The owner of a farm on which worker housing is to be built, Stan Vander Waal, is quoted as saying migrant workers “have to conform to the rules of the property. If there are problems they have to live by the rules or we send ’em back.”

Again, this language is suggestive of migrant workers as slaves with no rights. First of all it is not the employer who sets the “rules.” In the case of migrant farm workers it is the responsibility of the governments of Canada and Mexico to set and enforce the guidelines that govern the program, and which both employers and farm workers must follow. Furthermore it would be a grave injustice for an employer to have the right to arbitrarily deport a worker if he should deem the “rules” are not being followed, particularly in the absence of fair and neutral mediation.

It is our experience from our work on the ground that most of the time under the Seasonal Agricultural Workers Program it is the employers who “break the rules”, whether they be housing guidelines or terms of the work contract, and they are rarely, if ever, subjected to any sort of punishment for this.
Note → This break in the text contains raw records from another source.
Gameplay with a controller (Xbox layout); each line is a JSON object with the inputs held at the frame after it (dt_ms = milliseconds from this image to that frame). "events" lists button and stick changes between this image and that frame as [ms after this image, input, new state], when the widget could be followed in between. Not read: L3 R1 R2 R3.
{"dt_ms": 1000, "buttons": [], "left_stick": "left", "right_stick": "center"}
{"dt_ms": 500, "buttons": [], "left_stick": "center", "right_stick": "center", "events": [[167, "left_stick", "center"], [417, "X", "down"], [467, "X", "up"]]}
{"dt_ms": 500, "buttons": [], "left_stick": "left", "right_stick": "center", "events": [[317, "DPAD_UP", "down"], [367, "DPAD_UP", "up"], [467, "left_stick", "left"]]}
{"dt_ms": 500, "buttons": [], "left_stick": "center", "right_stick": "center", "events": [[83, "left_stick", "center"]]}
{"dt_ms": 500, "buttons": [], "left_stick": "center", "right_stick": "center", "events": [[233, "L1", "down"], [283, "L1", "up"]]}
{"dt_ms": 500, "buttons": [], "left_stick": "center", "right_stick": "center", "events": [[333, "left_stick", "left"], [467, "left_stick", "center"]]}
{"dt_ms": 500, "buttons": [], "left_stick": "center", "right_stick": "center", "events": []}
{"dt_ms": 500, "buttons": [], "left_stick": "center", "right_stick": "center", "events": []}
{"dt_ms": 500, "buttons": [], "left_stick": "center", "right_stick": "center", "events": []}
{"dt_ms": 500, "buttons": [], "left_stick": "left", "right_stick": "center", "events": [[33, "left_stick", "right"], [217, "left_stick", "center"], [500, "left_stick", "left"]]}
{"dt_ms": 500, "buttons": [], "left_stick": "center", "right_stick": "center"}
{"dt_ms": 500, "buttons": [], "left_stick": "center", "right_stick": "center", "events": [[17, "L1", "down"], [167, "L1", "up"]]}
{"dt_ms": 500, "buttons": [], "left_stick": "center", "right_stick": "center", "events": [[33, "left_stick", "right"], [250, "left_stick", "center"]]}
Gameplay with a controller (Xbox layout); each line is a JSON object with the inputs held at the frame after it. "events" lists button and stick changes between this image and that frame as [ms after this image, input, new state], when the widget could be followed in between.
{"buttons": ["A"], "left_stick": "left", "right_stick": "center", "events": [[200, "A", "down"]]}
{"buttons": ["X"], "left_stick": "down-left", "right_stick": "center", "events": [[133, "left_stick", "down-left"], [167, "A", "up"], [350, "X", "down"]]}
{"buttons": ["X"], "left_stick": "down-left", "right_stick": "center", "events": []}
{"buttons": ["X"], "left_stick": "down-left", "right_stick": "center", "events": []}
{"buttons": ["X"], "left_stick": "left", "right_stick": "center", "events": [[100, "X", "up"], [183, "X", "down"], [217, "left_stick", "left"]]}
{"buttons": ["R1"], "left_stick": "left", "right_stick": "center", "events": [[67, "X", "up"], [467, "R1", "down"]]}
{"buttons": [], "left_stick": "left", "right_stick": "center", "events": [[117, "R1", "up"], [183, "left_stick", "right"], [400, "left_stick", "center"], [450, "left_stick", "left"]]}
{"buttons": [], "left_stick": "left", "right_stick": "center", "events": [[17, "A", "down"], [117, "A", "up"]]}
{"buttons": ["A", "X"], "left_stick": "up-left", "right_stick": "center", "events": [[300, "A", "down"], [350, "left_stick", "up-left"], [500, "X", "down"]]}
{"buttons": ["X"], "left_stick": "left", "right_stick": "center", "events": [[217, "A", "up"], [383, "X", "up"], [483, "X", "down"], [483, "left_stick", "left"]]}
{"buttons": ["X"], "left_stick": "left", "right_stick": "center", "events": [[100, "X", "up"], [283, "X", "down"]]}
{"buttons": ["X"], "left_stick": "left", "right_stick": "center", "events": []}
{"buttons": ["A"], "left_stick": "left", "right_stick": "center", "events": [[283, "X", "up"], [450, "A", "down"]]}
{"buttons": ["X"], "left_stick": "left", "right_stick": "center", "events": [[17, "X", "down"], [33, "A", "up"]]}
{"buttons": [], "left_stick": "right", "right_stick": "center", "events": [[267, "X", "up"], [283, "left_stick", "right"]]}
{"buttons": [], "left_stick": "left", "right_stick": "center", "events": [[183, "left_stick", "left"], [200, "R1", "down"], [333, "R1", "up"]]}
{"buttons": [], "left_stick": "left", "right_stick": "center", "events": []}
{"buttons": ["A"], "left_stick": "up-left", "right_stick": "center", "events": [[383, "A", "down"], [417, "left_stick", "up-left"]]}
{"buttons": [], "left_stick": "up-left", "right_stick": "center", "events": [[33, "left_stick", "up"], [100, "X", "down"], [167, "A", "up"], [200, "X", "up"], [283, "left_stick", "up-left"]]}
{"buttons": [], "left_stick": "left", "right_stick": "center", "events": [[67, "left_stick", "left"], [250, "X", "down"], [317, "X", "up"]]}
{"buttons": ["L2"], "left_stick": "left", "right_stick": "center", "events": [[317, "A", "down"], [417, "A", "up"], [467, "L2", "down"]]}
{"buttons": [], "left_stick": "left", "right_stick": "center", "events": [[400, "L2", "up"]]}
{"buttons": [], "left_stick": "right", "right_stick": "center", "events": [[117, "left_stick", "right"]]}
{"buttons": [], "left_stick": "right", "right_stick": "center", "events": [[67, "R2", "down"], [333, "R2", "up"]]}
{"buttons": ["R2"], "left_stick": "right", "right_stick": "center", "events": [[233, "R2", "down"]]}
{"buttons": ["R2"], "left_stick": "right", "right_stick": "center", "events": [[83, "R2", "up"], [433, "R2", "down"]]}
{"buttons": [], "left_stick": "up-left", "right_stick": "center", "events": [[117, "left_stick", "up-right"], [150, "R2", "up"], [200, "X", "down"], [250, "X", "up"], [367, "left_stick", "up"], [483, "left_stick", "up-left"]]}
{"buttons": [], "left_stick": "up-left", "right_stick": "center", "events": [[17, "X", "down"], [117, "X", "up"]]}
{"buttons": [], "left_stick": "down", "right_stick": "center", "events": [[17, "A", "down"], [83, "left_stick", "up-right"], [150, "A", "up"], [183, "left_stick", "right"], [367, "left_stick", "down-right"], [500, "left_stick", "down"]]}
On the other hand workers who voice any concerns on issues of safety, housing, abuse, health, etc. are routinely punished by being threatened, deported and/or blacklisted.

Chilliwack Councilmember Sharon Gaetz is quoted as having concerns over “some dreadful experiences” with farm worker housing in the community. We can only surmise she means from the perspective of farm workers themselves, who often have to endure slum-like housing that would shock the average middle class Canadian, and that is completely unacceptable in a country such as this one.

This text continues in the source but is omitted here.